Handle<Quote> dr(make_shared<SimpleQuote>(1e-4)); // 1 bp

auto new_curve =
    make_shared<ZeroSpreadedTermStructure>(process_->riskFreeRate(), dr);

The same goes for the underlying quote: we can ask for the current value, perturb it, and store it in a new SimpleQuote instance, as in:

Real du = 0.001;

auto new_u =
    make_shared<SimpleQuote>(process_->x0() + du);

However, the problem now is that we can’t put the new inputs into the process. It contains Handle instances, and those can’t be relinked so that they store the new curve and quote; only RelinkableHandle instances can. Hmm. It seems like we went out of our way to make this operation difficult, doesn’t it?

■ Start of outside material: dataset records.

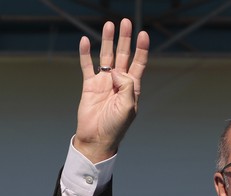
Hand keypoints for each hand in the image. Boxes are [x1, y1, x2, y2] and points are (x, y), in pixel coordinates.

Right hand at [74, 18, 148, 162]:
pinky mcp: (90, 85)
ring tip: (109, 25)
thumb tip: (115, 70)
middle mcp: (119, 82)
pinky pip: (87, 65)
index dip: (141, 49)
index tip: (143, 34)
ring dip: (108, 41)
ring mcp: (104, 82)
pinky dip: (86, 53)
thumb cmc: (116, 126)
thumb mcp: (128, 107)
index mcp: (132, 87)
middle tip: (126, 22)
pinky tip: (86, 40)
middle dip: (125, 39)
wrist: (97, 138)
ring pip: (107, 56)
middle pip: (123, 55)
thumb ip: (126, 86)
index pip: (139, 63)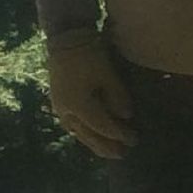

Well, in fact, we did—we wrote the code explicitly so that the inputs couldn’t be changed. We had a reason for that, though: the instrument might not be the only one currently using them. If we had a bunch of options on the same underlying, for instance, they could be sharing the same process instance; and instruments in the same currency would probably share the same risk-free curve. There’s no point creating and maintaining an instance for each instrument.

This means that any one instrument isn’t free to modify its inputs: it could affect other, unrelated instruments. That’s why inputs are only ever stored and made available through handles. (As a historical side note, we were once bitten by this before we started coding this way. In fact, we were bitten so badly we had to retire a release because it was too dangerous to use: version 0.3.5 was removed from the download page and version 0.3.6 replaced it as soon as we found out. You can check the fix here if you’re curious.)

If you’re determined enough and really want to add numerical Greeks to your engine, you can still find a way. Instead of modifying the process, you’ll have to clone it. For instance, if you want to shift the risk-free rate, you can create a shifted curve as above and write:

auto new_process =
    make_shared<GeneralizedBlackScholesProcess>(
        process_->stateVariable(),
        process_->dividendYield(),
        Handle<YieldTermStructure>(new_curve),
        process_->blackVolatility());

after which the engine can perform the calculations using the cloned process.

You might also want to think what should happen if the Greeks calculations were to raise an exception. Do you throw away the calculated price, or keep it and just bail on the Greeks, and maybe try the next one? Granted, this requires some thought even for ordinary Greeks; but those are usually calculated together with the price, and it’s more likely that they succeed or fail together.

In the end, though, we preferred to leave it to users to calculate missing Greeks. On the one hand, they can do it much more easily by perturbing the inputs that they set up and probably still hold on to; and on the other hand, unlike us, they’re also able to optimize the calculation when multiple instruments depend on the same process. There’s no need for each of them to create a new process; users can modify the relevant input once, read the new prices from all the instruments, and restore the input to its former value.